THE INPUT START

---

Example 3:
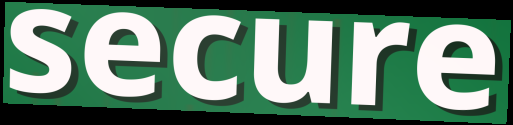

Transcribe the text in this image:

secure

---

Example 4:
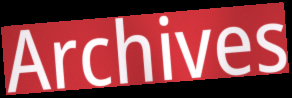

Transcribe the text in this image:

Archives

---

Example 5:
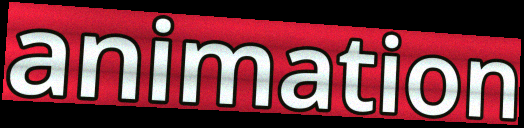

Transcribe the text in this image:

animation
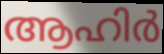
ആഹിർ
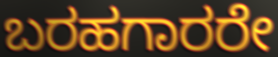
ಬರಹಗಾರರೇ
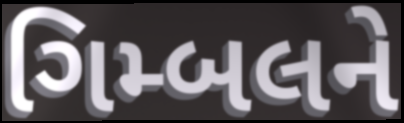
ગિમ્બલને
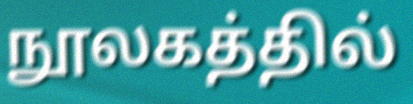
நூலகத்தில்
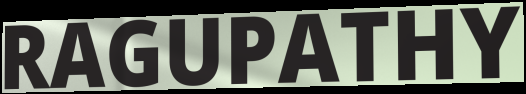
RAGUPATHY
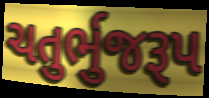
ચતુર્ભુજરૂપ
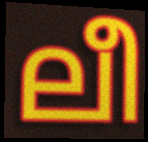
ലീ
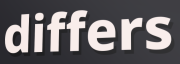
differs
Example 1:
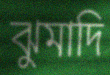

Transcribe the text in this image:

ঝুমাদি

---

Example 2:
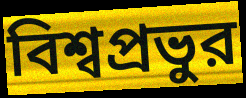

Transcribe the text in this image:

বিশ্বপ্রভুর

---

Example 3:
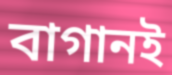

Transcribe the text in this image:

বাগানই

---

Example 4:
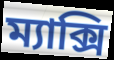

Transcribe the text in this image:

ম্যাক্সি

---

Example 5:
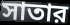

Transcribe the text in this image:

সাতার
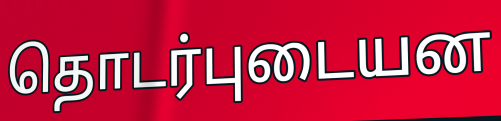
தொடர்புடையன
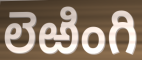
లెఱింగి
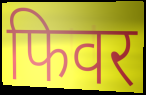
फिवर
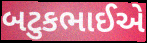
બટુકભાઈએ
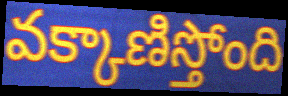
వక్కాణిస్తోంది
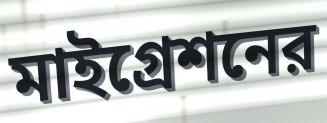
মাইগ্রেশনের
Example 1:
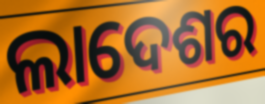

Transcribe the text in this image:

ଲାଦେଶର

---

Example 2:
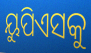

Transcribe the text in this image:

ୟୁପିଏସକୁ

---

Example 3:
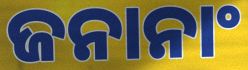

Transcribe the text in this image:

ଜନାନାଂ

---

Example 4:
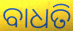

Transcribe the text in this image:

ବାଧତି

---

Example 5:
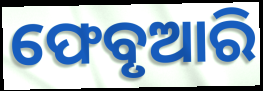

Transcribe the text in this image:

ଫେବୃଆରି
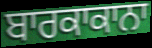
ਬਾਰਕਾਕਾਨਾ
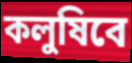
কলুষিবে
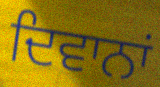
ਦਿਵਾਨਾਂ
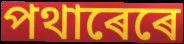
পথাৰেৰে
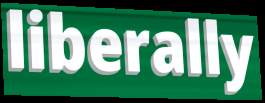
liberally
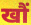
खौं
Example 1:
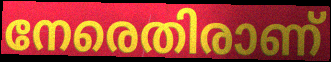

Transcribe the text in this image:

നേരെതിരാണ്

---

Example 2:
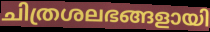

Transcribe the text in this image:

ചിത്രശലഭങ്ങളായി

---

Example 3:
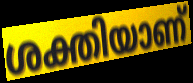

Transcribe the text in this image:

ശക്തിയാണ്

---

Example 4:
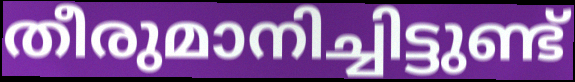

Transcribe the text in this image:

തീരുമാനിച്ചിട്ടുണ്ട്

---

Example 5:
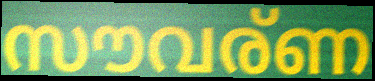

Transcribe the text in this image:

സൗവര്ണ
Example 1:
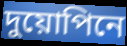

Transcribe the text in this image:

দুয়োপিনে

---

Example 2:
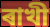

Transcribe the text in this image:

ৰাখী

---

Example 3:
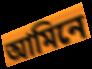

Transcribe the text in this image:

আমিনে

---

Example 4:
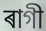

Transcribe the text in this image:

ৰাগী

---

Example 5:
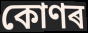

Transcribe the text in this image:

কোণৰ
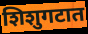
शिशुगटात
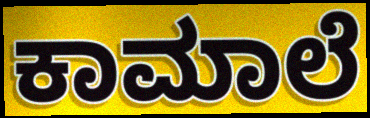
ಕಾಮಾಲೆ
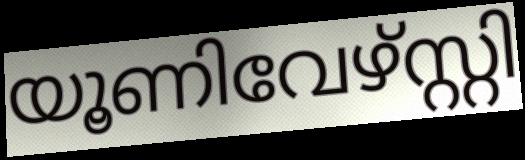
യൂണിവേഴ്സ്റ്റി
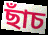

THE INPUT END

TASK ITEM: Output all the records, word for word, with no pictures in the copy.

COMPLETED EXERCISE:
---

Example 3:

Transcribe the text in this image:

secure

---

Example 4:

Transcribe the text in this image:

Archives

---

Example 5:

Transcribe the text in this image:

animation
ആഹിർ
ಬರಹಗಾರರೇ
ગિમ્બલને
நூலகத்தில்
RAGUPATHY
ચતુર્ભુજરૂપ
ലീ
differs
Example 1:

Transcribe the text in this image:

ঝুমাদি

---

Example 2:

Transcribe the text in this image:

বিশ্বপ্রভুর

---

Example 3:

Transcribe the text in this image:

বাগানই

---

Example 4:

Transcribe the text in this image:

ম্যাক্সি

---

Example 5:

Transcribe the text in this image:

সাতার
தொடர்புடையன
లెఱింగి
फिवर
બટુકભાઈએ
వక్కాణిస్తోంది
মাইগ্রেশনের
Example 1:

Transcribe the text in this image:

ଲାଦେଶର

---

Example 2:

Transcribe the text in this image:

ୟୁପିଏସକୁ

---

Example 3:

Transcribe the text in this image:

ଜନାନାଂ

---

Example 4:

Transcribe the text in this image:

ବାଧତି

---

Example 5:

Transcribe the text in this image:

ଫେବୃଆରି
ਬਾਰਕਾਕਾਨਾ
কলুষিবে
ਦਿਵਾਨਾਂ
পথাৰেৰে
liberally
खौं
Example 1:

Transcribe the text in this image:

നേരെതിരാണ്

---

Example 2:

Transcribe the text in this image:

ചിത്രശലഭങ്ങളായി

---

Example 3:

Transcribe the text in this image:

ശക്തിയാണ്

---

Example 4:

Transcribe the text in this image:

തീരുമാനിച്ചിട്ടുണ്ട്

---

Example 5:

Transcribe the text in this image:

സൗവര്ണ
Example 1:

Transcribe the text in this image:

দুয়োপিনে

---

Example 2:

Transcribe the text in this image:

ৰাখী

---

Example 3:

Transcribe the text in this image:

আমিনে

---

Example 4:

Transcribe the text in this image:

ৰাগী

---

Example 5:

Transcribe the text in this image:

কোণৰ
शिशुगटात
ಕಾಮಾಲೆ
യൂണിവേഴ്സ്റ്റി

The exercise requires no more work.